### Work required
Copy the items below word for word, leaving out the pictures.

### Source records
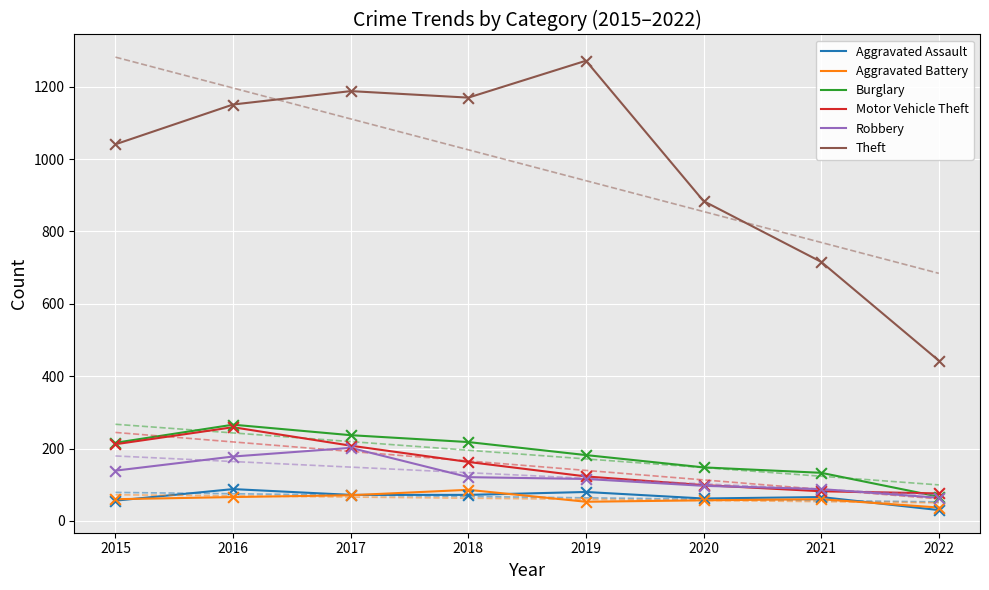

Which series contains the lowest Y value?

Aggravated Assault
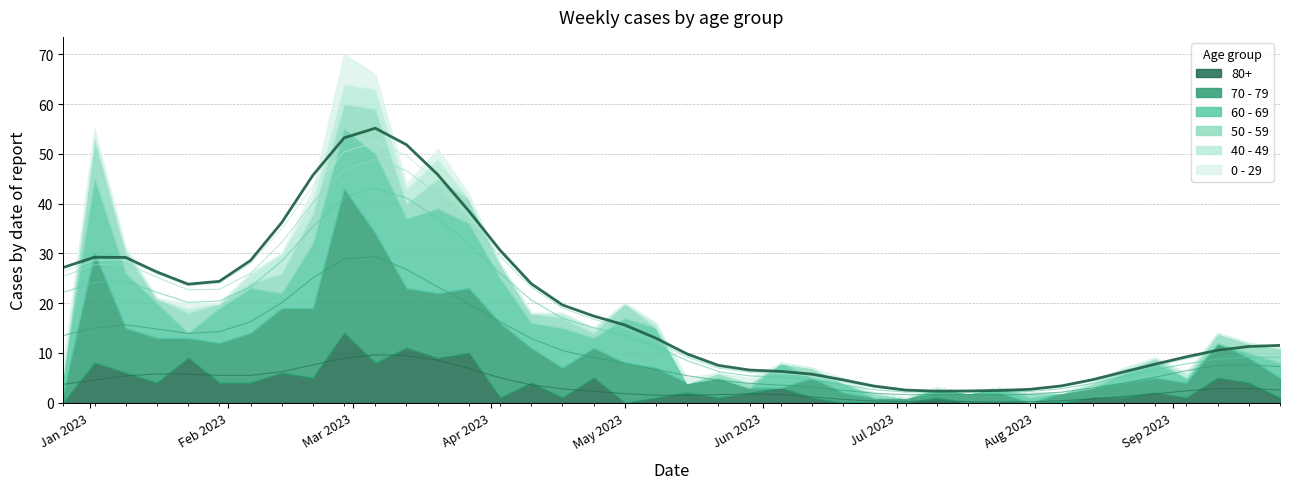

What value does the 70 - 79 series have at 2023-09-04?

3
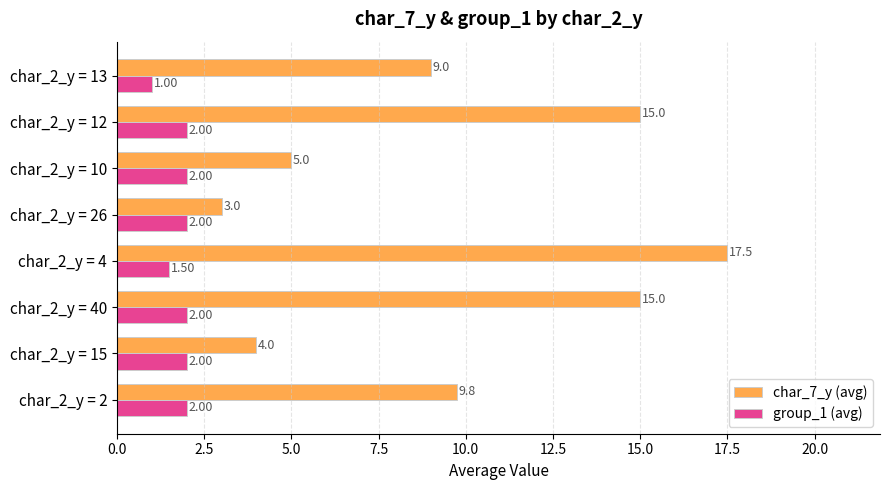

Which series has the largest range (max minus min)?

char_7_y (avg)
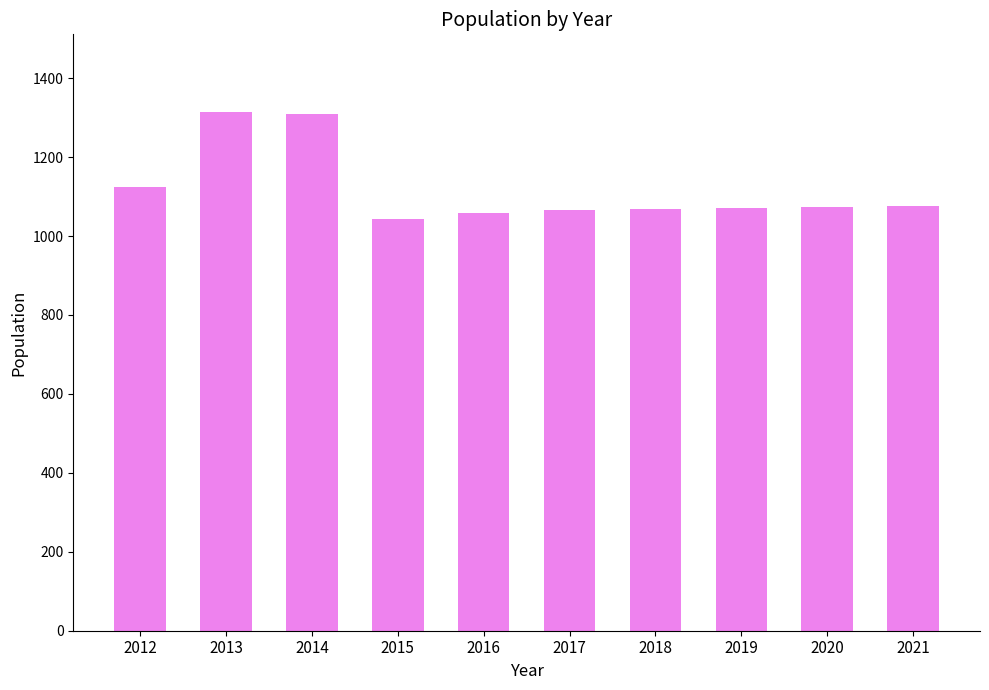

What is the approximate value at 2015, to the nearest 50?

1050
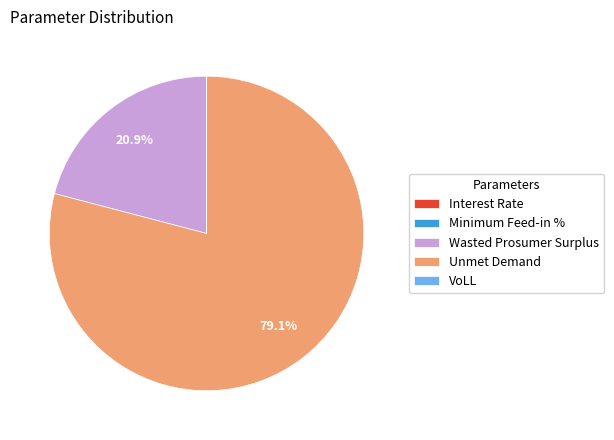

Combined, what portion of the pie is Wasted Prosumer Surplus and Unmet Demand?

100.0%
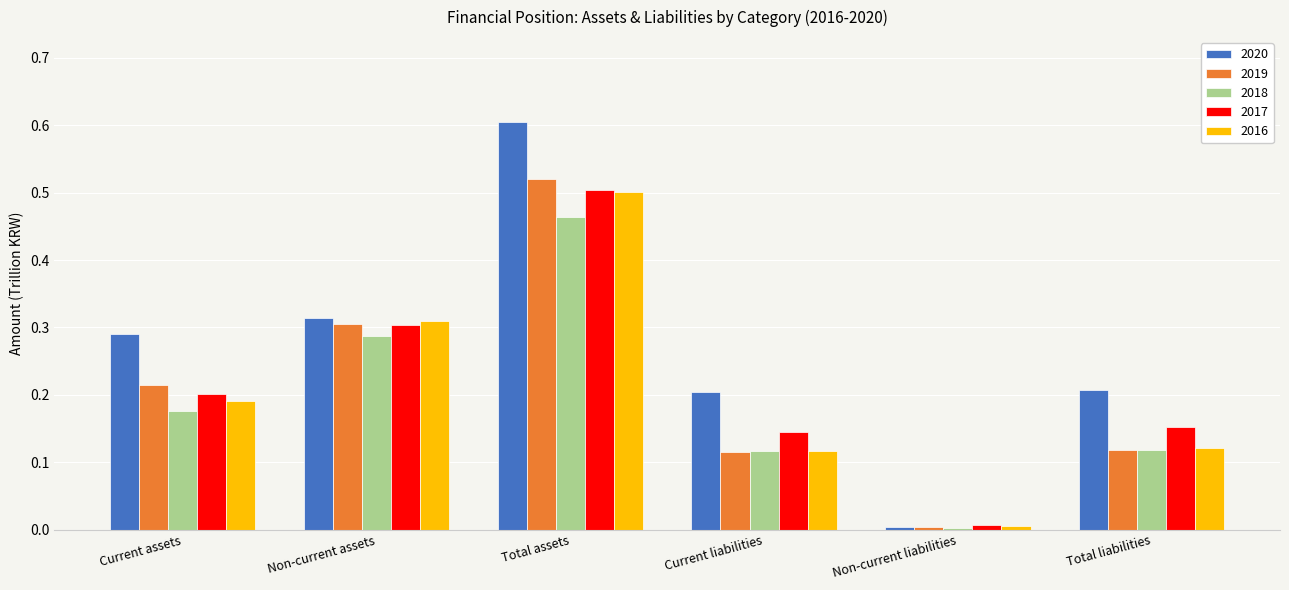

What are all the series names shown in the legend?

2020, 2019, 2018, 2017, 2016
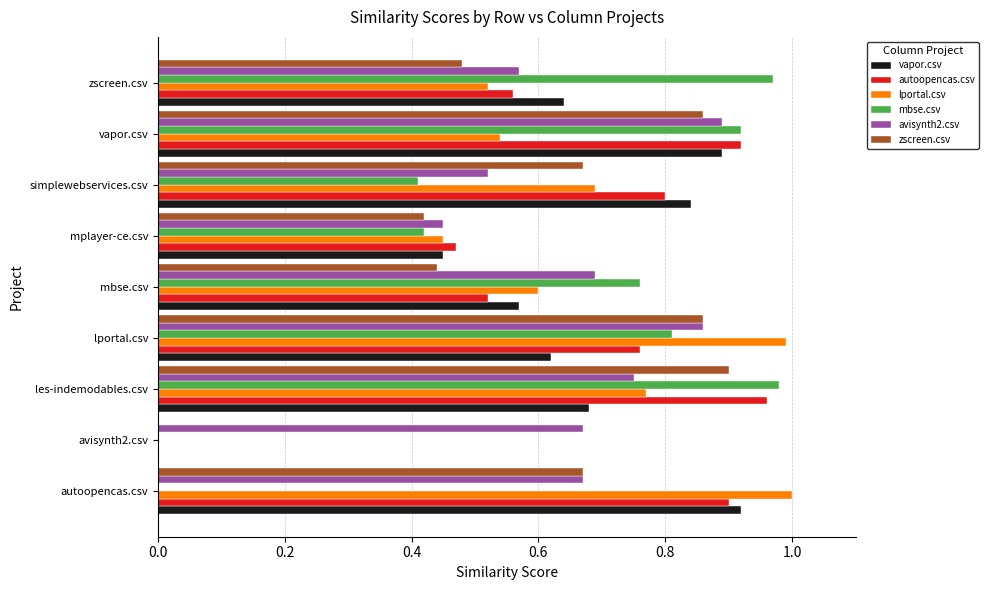

The avisynth2.csv series shows 0.3 at autoopencas.csv. True or false?

False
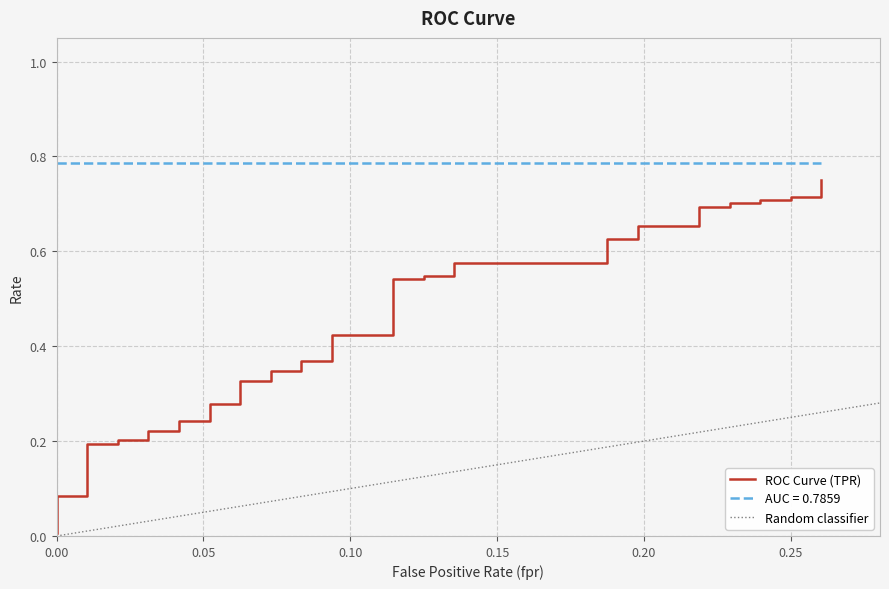

What is the average value?

0.4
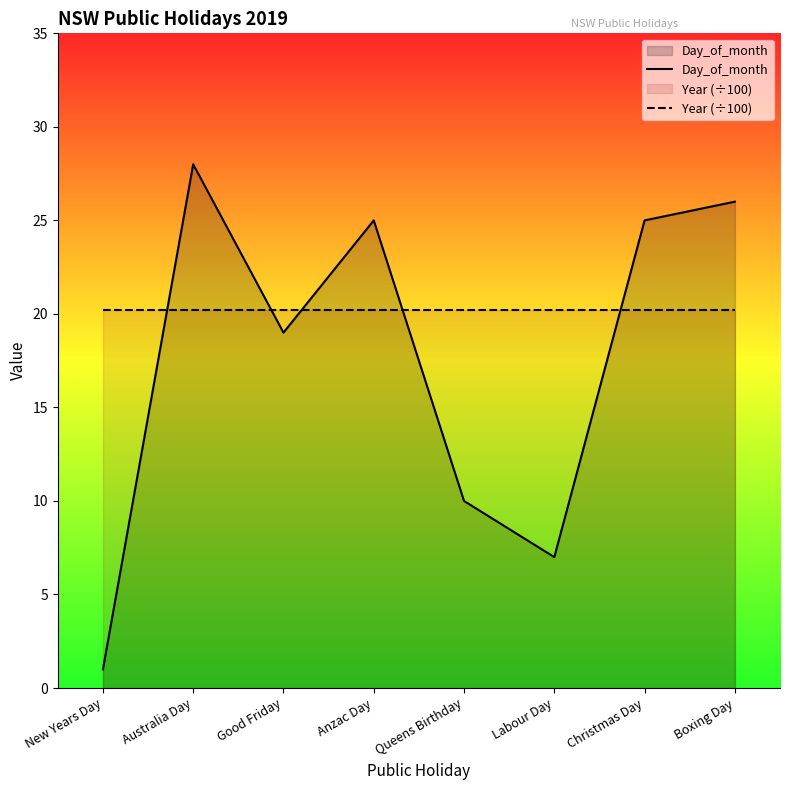

How many times do Year (÷100) and Day_of_month cross each other?

5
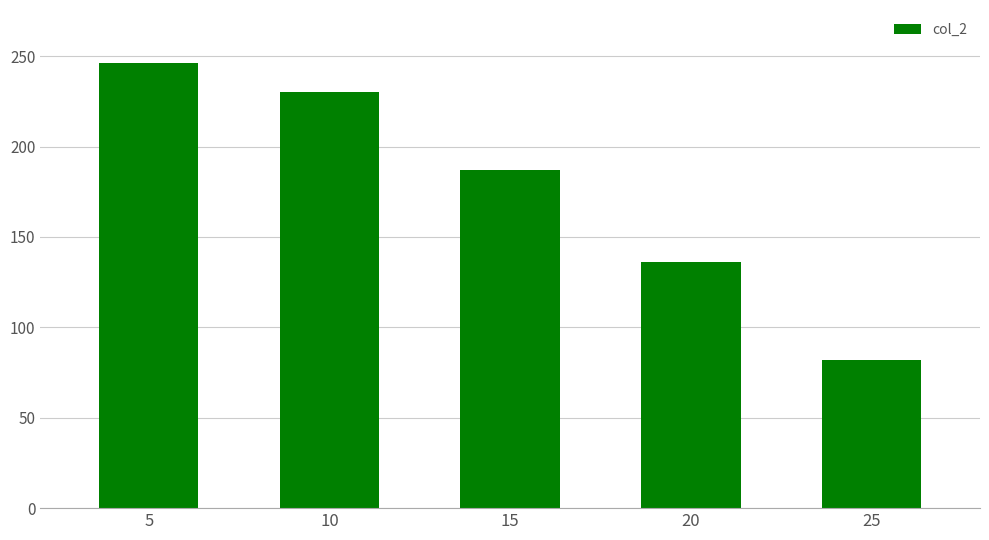

What is the difference between the maximum and second lowest values?

110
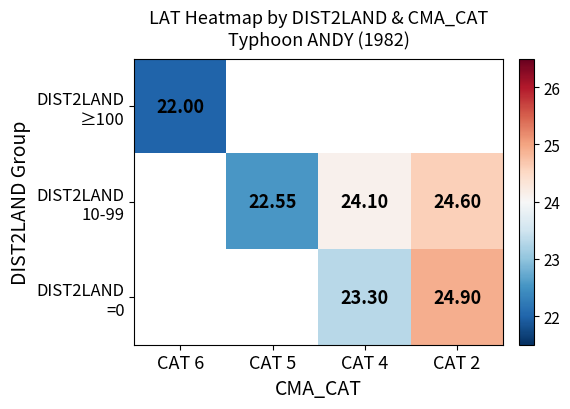

Which series changed the most between CAT 5 and CAT 4?

DIST2LAND 10-99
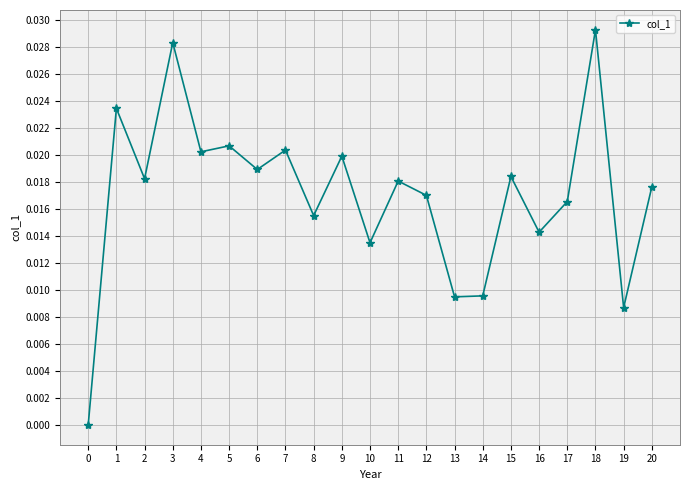

Where is the first local maximum?

1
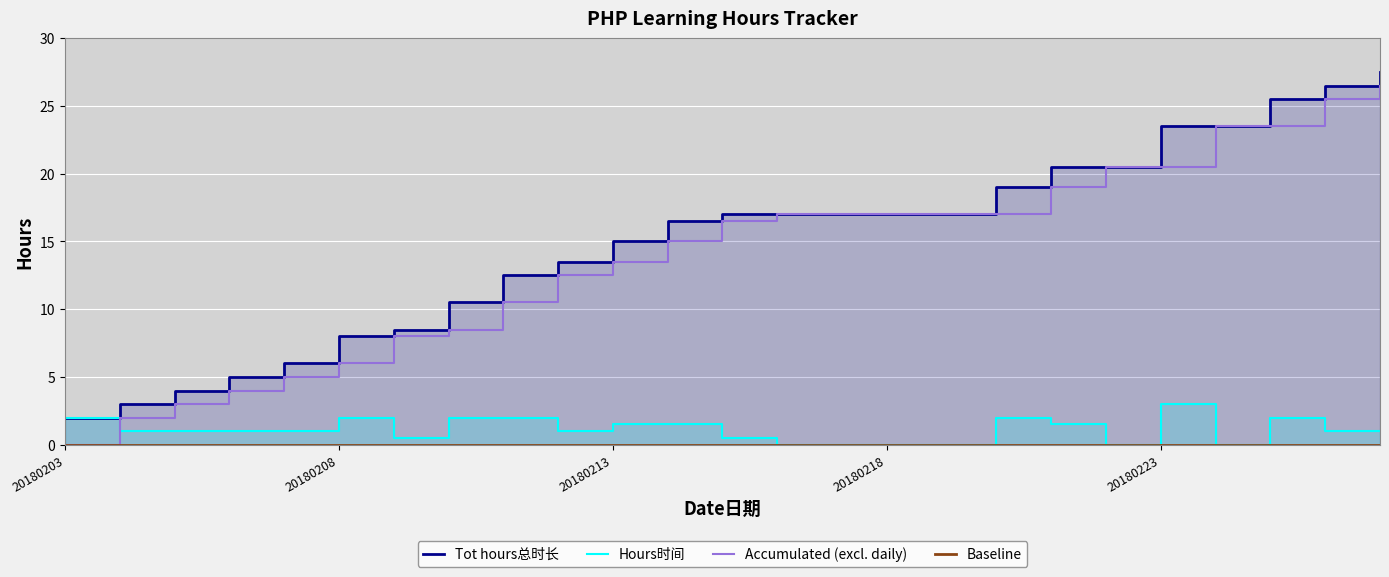

What is the difference between the maximum and minimum values in the Tot hours总时长 series?

25.5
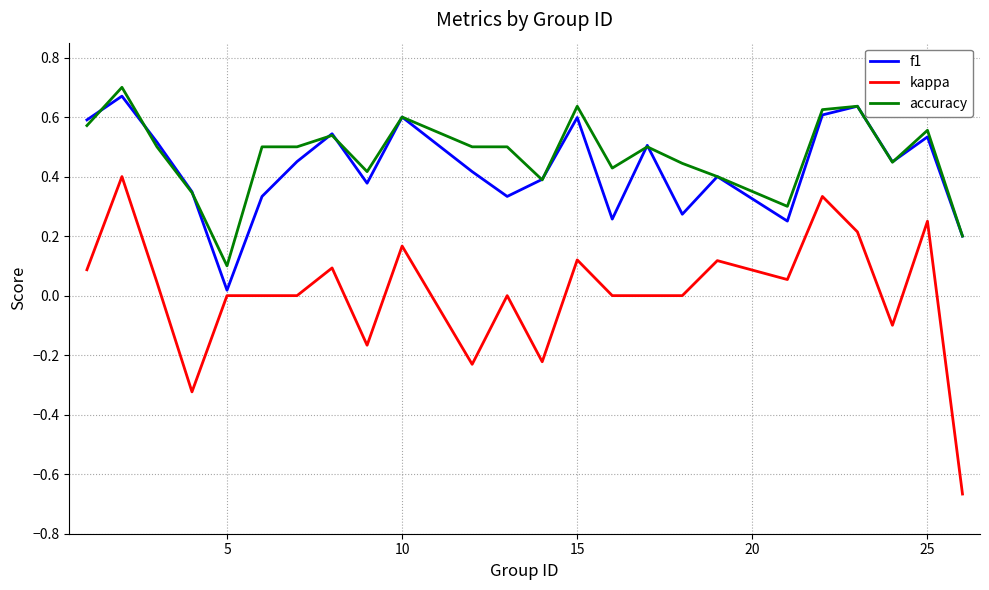

True or false: kappa and accuracy intersect in this chart.

False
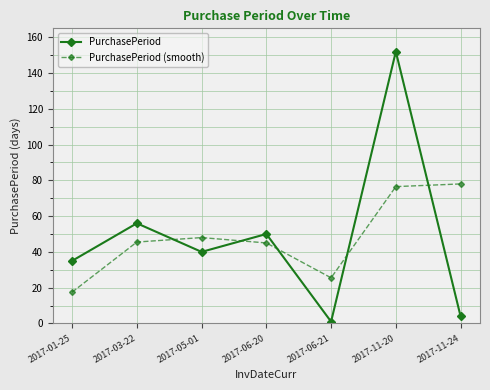

Which category has the lowest value in the PurchasePeriod (smooth) series?

2017-01-25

### Answer to the exercise
Which series contains the lowest Y value?

Aggravated Assault

What value does the 70 - 79 series have at 2023-09-04?

3

Which series has the largest range (max minus min)?

char_7_y (avg)

What is the approximate value at 2015, to the nearest 50?

1050

Combined, what portion of the pie is Wasted Prosumer Surplus and Unmet Demand?

100.0%

What are all the series names shown in the legend?

2020, 2019, 2018, 2017, 2016

The avisynth2.csv series shows 0.3 at autoopencas.csv. True or false?

False

What is the average value?

0.4

How many times do Year (÷100) and Day_of_month cross each other?

5

What is the difference between the maximum and second lowest values?

110

Which series changed the most between CAT 5 and CAT 4?

DIST2LAND 10-99

Where is the first local maximum?

1

What is the difference between the maximum and minimum values in the Tot hours总时长 series?

25.5

True or false: kappa and accuracy intersect in this chart.

False

Which category has the lowest value in the PurchasePeriod (smooth) series?

2017-01-25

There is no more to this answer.